Yahoo is grounding down on video tonight, with the announcement of several new programs that range from sitcoms to live competitions, and magazine-style talk shows.

Yahoo says it will be expanding its live content on Yahoo Screen, including the addition of a series called Ultimate DJ. The new program, produced by by Simon Cowell and other music industry notables, will feature a weekly competition aimed at uncovering the best electronic music DJ talent around the world.

In addition to Ultimate DJ, Yahoo says it is growing the number of live concerts it airs through relationships with both Live Nation and iHeartRadio. Yahoo Screen Live is also adding a live news program hosted by Katie Couric, as well as a live finance show.

The company has also reached a deal for a new original program called The Pursuit, building on its repertoire of exclusive content. The show involves a group of friends in their late 20s living in Manhattan (sound familiar?). The show is produced by Scott Stuberl, Dylan Clark, and Beth McCarthy, who have worked on their share of comedies in the past. Stuberl was a producer on The Break-up and Role Models, while McCarthy has worked on Saturday Night Live and the popular Modern Family.

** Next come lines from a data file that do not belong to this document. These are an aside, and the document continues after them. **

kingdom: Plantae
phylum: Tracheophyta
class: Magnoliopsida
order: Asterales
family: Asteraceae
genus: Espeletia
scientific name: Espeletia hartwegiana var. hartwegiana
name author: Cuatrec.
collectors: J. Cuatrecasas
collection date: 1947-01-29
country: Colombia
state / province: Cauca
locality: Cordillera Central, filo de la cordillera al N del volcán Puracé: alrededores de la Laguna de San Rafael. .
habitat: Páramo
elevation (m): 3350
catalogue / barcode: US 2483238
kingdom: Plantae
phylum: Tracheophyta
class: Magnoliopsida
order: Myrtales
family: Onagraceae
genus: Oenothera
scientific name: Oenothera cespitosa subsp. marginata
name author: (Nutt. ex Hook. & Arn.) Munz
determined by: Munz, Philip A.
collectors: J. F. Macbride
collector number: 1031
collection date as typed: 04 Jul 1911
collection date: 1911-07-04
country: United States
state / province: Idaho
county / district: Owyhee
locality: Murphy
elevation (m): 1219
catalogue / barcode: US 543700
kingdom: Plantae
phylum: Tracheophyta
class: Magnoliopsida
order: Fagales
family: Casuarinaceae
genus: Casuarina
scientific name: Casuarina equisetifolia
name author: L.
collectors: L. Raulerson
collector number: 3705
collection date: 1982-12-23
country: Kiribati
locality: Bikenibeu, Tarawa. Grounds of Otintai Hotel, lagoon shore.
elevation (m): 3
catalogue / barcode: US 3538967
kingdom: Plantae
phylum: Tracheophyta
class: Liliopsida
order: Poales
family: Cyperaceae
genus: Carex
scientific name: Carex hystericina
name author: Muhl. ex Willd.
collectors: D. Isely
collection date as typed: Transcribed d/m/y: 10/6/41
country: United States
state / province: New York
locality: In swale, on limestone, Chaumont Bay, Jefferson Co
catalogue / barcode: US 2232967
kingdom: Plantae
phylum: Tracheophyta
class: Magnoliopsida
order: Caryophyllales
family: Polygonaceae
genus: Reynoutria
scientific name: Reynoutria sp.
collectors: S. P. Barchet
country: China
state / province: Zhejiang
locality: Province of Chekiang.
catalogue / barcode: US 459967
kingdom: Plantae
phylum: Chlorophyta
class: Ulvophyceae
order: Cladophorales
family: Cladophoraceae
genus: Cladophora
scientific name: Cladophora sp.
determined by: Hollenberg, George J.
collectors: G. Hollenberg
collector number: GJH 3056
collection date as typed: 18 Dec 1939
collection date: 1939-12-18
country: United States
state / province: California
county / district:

Finally, Yahoo is building up a series of video programs within its digital magazines with notable hosts like model Naomi Campbell, actress Michelle Rodriguez, and the couple behind the blog Thug Kitchen. The new video series total 19 in all and feature everything from cooking to crafting to sports.

The rash of video programming shows that Yahoo is hoping to harness the consumer movement away from traditional television programming and towards digital-only platforms. If played correctly, Yahoo could become a vehicle for basic programming, the way that cable networks like ABC, NBC, and CBS have for years. So far, companies like Netflix and Amazon have focused on films and high-quality series — think Orange is the New Black or Transparent. That doesn’t seem to be Yahoo’s angle.

Rather, Yahoo is focusing more on content along the lines of talk shows, reality tv, sitcoms, and news programs — an area that only cable channels are really tackling. YouTube is perhaps the closest competition, but YouTube is more focused on talent grown on its own platform, as opposed to existing talent looking for a digital home.

With cord-cutters still remaining relatively low in numbers, Yahoo’s strategy may not seem compelling. But as more people make the move to digital, Yahoo will have the opportunity to present itself as a very hospitable platform for traditional cable programming.